El Covid-19 ha puesto al descubierto una insidiosa
enfermedad que está carcomiendo a la
Iglesia : pensar en sí misma como «de este mundo». La Iglesia quería sentirse legítima a sus ojos y
según sus criterios. Pero ha aparecido un hecho radicalmente nuevo. La
modernidad triunfante se ha derrumbado frente a la muerte. Este virus ha
revelado que, pese a sus promesas y seguridades, el mundo de aquí abajo quedaba
paralizado por el miedo a la muerte. El mundo puede resolver las crisis
sanitarias. Y seguro que resolverá la crisis económica. Pero nunca resolverá el
enigma de la muerte. Sólo la fe tiene la respuesta.
Ilustremos esta idea de modo concreto. En Francia,
como en Italia, el tema de las residencias de ancianos ha sido un punto
crucial. ¿Por qué? Porque se planteaba directamente la cuestión de la muerte.
¿Debían los residentes ancianos ser confinados en sus habitaciones aún a riesgo
de morir de desesperación y soledad? ¿Debían estar en contacto con sus
familias, arriesgándose a morir por el virus? No se sabía qué responder.
El Estado, encerrado en una laicidad que ha
elegido por principio ignorar la esperanza y restringir el culto al ámbito
privado, estaba condenado al silencio. Para él, la única solución era huir de
la muerte física a toda costa, aunque eso significara condenar a una muerte
moral. La respuesta sólo podía ser una respuesta de fe: acompañar a los
ancianos hacia una muerte probable, en la dignidad y sobre todo en la esperanza
de la vida eterna.

Tareas:
(1) Responde estas preguntas sobre el extracto acerca de la Iglesia y el Covid-19:
(a) ¿Qué enfermedad que carcome a la Iglesia ha puesto al descubierto el Covid-19?
(b) ¿En qué países el tema de las residencias de ancianos fue un punto crucial?
(c) ¿Cuál era para el Estado la única solución?
(2) Prosigue el extracto sobre la Iglesia y la muerte en tiempos del Covid-19 a partir de su última frase.

[Datos almacenados]
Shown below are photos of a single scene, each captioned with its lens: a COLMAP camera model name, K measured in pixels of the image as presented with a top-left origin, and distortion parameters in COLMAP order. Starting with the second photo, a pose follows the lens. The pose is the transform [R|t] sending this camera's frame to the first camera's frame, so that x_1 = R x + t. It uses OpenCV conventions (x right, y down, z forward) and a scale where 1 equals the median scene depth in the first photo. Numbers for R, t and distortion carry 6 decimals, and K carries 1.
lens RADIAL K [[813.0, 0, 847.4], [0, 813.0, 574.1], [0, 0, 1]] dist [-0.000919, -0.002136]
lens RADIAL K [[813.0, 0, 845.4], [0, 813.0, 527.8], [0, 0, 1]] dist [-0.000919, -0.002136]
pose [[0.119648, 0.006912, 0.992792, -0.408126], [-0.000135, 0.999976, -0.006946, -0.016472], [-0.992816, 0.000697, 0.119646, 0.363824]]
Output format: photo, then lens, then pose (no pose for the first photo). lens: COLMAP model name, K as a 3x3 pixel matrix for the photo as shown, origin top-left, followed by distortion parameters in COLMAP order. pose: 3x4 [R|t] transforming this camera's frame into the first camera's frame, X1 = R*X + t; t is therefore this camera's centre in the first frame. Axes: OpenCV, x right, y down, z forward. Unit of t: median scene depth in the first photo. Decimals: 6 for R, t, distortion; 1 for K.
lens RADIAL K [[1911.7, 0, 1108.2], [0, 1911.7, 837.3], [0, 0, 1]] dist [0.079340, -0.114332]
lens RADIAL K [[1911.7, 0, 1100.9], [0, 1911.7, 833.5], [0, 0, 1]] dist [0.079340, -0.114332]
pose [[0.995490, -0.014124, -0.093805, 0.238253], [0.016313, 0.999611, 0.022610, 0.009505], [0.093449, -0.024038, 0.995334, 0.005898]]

Respuestas:
(1)
(a) Pensar en sí misma como «de este mundo».
(b) En Francia y en Italia.
(c) Huir de la muerte física a toda costa, aunque eso significara condenar a una muerte moral.

(2)
La epidemia ha golpeado a las sociedades
occidentales en su punto más vulnerable. Se habían organizado para negar la
muerte, para esconderla, para ignorarla. ¡Y ha entrado por la puerta principal!
¿Quién no ha visto esas morgues gigantes en Bérgamo o en Madrid? Son las imágenes
de una sociedad que prometía hace poco un hombre aumentado e inmortal.
Las promesas de la técnica permiten olvidar el
miedo por un momento, pero acaban siendo ilusorias cuando la muerte golpea.
Incluso la filosofía no hace más que devolver un poco de dignidad a una razón
humana abrumada por el absurdo de la muerte. Pero es impotente para consolar
los corazones y dar un sentido a lo que parece estar definitivamente privado de
él.
Frente a la muerte, no hay respuesta humana que se
sostenga. Sólo la esperanza de una vida eterna permite superar el
escándalo. ¿Pero qué hombre se atreverá a predicar la esperanza? Se
necesita la palabra revelada de Dios para atreverse a creer en una vida sin
fin. Se necesita una palabra de fe para atreverse a esperarla para uno mismo y
los suyos. Así pues, la
Iglesia Católica está llamada a volver a su responsabilidad
primera. El mundo espera de ella una palabra de fe que le
permita superar el trauma de este encuentro cara a cara con la muerte. Sin una
palabra clara de fe y esperanza, el mundo puede hundirse en una culpabilidad
morbosa o en una rabia impotente ante lo absurdo de su condición. Sólo ella
puede dar sentido a la muerte de las personas queridas, muertas en soledad y
enterradas apresuradamente.
Pero entonces, la Iglesia debe
cambiar. Debe dejar de tener miedo a chocar y a ir contracorriente.
Debe renunciar a pensarse a sí misma como una institución del mundo. Debe
volver a su única razón de ser: la fe. La Iglesia está aquí para
anunciar que Jesús ha vencido a la muerte por su resurrección. Éste es el
corazón de su mensaje: «Si Cristo no ha resucitado, vana es nuestra
predicación, vana es también nuestra fe y somos los más desdichados de todos
los hombres». (1 Corintios 15:14-19). Todo lo demás no es más que una consecuencia
de esto.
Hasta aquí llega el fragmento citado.